— Instructions to follow —
Keeping every character as it is, transcribe the entries below.

— Data excerpts —
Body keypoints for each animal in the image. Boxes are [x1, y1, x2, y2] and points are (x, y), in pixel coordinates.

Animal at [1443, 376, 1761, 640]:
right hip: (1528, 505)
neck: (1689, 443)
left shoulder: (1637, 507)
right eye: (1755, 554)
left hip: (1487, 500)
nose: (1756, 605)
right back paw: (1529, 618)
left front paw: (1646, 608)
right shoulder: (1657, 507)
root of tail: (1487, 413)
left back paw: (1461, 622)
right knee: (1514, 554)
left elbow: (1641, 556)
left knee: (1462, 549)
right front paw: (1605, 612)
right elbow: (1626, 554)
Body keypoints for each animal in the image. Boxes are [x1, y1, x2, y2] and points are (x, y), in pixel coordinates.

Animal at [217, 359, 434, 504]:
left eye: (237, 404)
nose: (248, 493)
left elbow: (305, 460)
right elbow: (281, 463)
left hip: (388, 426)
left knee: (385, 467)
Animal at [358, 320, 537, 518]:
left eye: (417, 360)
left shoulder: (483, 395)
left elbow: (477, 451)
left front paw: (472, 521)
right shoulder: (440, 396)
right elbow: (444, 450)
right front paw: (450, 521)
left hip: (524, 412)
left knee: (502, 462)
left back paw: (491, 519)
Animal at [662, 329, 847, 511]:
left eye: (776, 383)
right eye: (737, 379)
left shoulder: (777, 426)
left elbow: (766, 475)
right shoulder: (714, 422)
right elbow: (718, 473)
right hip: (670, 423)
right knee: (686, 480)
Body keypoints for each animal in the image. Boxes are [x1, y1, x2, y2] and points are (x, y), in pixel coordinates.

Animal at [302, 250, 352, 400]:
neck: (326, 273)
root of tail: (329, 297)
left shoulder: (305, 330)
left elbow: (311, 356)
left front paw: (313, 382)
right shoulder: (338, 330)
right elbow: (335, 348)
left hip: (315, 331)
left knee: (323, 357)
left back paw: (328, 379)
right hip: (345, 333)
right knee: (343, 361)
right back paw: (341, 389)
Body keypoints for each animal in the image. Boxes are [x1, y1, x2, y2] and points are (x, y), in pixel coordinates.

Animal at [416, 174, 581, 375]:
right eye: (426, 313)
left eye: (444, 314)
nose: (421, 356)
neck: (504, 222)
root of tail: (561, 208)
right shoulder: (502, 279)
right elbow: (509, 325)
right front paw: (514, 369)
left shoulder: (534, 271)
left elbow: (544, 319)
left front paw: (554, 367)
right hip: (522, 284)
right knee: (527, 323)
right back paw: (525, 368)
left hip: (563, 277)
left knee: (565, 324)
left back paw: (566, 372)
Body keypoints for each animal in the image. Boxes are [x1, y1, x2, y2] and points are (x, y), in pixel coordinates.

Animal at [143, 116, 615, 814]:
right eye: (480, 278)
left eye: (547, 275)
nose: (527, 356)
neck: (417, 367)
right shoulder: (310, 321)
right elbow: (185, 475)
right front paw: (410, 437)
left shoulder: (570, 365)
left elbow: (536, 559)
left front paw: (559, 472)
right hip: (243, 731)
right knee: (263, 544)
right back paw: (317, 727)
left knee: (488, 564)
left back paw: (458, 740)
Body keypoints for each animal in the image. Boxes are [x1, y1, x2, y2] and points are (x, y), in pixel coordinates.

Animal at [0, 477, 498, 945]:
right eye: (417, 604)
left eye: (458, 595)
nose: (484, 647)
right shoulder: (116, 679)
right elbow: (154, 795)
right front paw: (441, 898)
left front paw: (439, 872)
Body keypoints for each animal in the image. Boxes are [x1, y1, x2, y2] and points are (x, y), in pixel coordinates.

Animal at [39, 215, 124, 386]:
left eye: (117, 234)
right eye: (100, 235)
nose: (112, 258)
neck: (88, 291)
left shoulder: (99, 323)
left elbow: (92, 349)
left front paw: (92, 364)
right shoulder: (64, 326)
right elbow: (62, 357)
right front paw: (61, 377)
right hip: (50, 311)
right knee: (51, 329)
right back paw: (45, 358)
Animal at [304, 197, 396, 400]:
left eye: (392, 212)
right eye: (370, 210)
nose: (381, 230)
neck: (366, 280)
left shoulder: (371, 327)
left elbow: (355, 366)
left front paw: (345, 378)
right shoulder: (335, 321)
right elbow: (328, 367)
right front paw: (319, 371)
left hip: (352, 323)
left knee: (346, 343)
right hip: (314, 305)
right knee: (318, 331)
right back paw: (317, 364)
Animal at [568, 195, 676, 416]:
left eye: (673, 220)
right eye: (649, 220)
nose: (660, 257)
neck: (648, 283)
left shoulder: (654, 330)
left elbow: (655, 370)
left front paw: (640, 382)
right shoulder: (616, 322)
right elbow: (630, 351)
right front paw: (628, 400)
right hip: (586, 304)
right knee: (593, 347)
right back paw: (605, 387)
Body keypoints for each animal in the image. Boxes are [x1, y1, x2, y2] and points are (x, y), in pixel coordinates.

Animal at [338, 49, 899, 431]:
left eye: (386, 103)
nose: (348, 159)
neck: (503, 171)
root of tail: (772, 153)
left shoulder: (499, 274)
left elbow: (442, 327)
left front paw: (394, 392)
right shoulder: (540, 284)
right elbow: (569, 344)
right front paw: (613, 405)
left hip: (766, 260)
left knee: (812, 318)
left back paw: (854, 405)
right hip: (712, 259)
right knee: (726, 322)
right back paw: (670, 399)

— Result for this task —
Body keypoints for each animal in the image. Boxes are [x1, y1, x2, y2] and points are (x, y), in pixel coordinates.

Animal at [1443, 376, 1761, 640]:
right hip: (1528, 505)
neck: (1689, 443)
left shoulder: (1637, 507)
right eye: (1755, 554)
left hip: (1487, 500)
nose: (1756, 605)
right back paw: (1529, 618)
left front paw: (1646, 608)
right shoulder: (1657, 507)
root of tail: (1487, 413)
left back paw: (1461, 622)
right knee: (1514, 554)
left elbow: (1641, 556)
left knee: (1462, 549)
right front paw: (1605, 612)
right elbow: (1626, 554)
Body keypoints for each animal in the image. Boxes are [x1, y1, x2, y2] and points are (x, y), in pixel coordinates.

Animal at [217, 359, 434, 504]:
left eye: (237, 404)
nose: (248, 493)
left elbow: (305, 460)
right elbow: (281, 463)
left hip: (388, 426)
left knee: (385, 467)
Animal at [358, 320, 537, 518]:
left eye: (417, 360)
left shoulder: (483, 395)
left elbow: (477, 451)
left front paw: (472, 521)
right shoulder: (440, 396)
right elbow: (444, 450)
right front paw: (450, 521)
left hip: (524, 412)
left knee: (502, 462)
left back paw: (491, 519)
Animal at [662, 329, 847, 511]:
left eye: (776, 383)
right eye: (737, 379)
left shoulder: (777, 426)
left elbow: (766, 475)
right shoulder: (714, 422)
right elbow: (718, 473)
right hip: (670, 423)
right knee: (686, 480)
Body keypoints for each animal in the image. Boxes are [x1, y1, x2, y2] and points are (x, y), in pixel coordinates.

Animal at [302, 250, 352, 400]:
neck: (326, 273)
root of tail: (329, 297)
left shoulder: (305, 330)
left elbow: (311, 356)
left front paw: (313, 382)
right shoulder: (338, 330)
right elbow: (335, 348)
left hip: (315, 331)
left knee: (323, 357)
left back paw: (328, 379)
right hip: (345, 333)
right knee: (343, 361)
right back paw: (341, 389)
Body keypoints for each animal in the image. Boxes are [x1, y1, x2, y2] and points are (x, y), in pixel coordinates.

Animal at [416, 174, 581, 375]:
right eye: (426, 313)
left eye: (444, 314)
nose: (421, 356)
neck: (504, 222)
root of tail: (561, 208)
right shoulder: (502, 279)
right elbow: (509, 325)
right front paw: (514, 369)
left shoulder: (534, 271)
left elbow: (544, 319)
left front paw: (554, 367)
right hip: (522, 284)
right knee: (527, 323)
right back paw: (525, 368)
left hip: (563, 277)
left knee: (565, 324)
left back paw: (566, 372)
Body keypoints for each animal in the image. Boxes are [x1, y1, x2, y2] and points are (x, y), in pixel coordinates.

Animal at [143, 116, 615, 814]:
right eye: (480, 278)
left eye: (547, 275)
nose: (527, 356)
neck: (417, 367)
right shoulder: (310, 321)
right elbow: (185, 475)
right front paw: (410, 437)
left shoulder: (570, 365)
left elbow: (536, 559)
left front paw: (559, 472)
right hip: (243, 731)
right knee: (263, 544)
right back paw: (317, 727)
left knee: (488, 564)
left back paw: (458, 740)
Body keypoints for each animal in the image. Boxes are [x1, y1, x2, y2] and points are (x, y), in pixel coordinates.

Animal at [0, 477, 498, 945]:
right eye: (417, 604)
left eye: (458, 595)
nose: (484, 647)
right shoulder: (116, 679)
right elbow: (154, 795)
right front paw: (441, 898)
left front paw: (439, 872)
Body keypoints for each animal in the image. Boxes are [x1, y1, x2, y2] and points are (x, y), in pixel coordinates.

Animal at [39, 215, 124, 386]:
left eye: (117, 234)
right eye: (100, 235)
nose: (112, 258)
neck: (88, 291)
left shoulder: (99, 323)
left elbow: (92, 349)
left front paw: (92, 364)
right shoulder: (64, 326)
right elbow: (62, 357)
right front paw: (61, 377)
right hip: (50, 311)
right knee: (51, 329)
right back paw: (45, 358)
Animal at [304, 197, 396, 400]:
left eye: (392, 212)
right eye: (370, 210)
nose: (381, 230)
neck: (366, 280)
left shoulder: (371, 327)
left elbow: (355, 366)
left front paw: (345, 378)
right shoulder: (335, 321)
right elbow: (328, 367)
right front paw: (319, 371)
left hip: (352, 323)
left knee: (346, 343)
right hip: (314, 305)
right knee: (318, 331)
right back paw: (317, 364)
Animal at [568, 195, 676, 416]:
left eye: (673, 220)
right eye: (649, 220)
nose: (660, 257)
neck: (648, 283)
left shoulder: (654, 330)
left elbow: (655, 370)
left front paw: (640, 382)
right shoulder: (616, 322)
right elbow: (630, 351)
right front paw: (628, 400)
right hip: (586, 304)
right knee: (593, 347)
right back paw: (605, 387)
Body keypoints for each animal in the image. Boxes are [x1, y1, x2, y2] and points are (x, y), in pixel coordinates.

Animal at [338, 49, 899, 431]:
left eye: (386, 103)
nose: (348, 159)
neck: (503, 171)
root of tail: (772, 153)
left shoulder: (499, 274)
left elbow: (442, 327)
left front paw: (394, 392)
right shoulder: (540, 284)
right elbow: (569, 344)
right front paw: (613, 405)
left hip: (766, 260)
left knee: (812, 318)
left back paw: (854, 405)
right hip: (712, 259)
right knee: (726, 322)
right back paw: (670, 399)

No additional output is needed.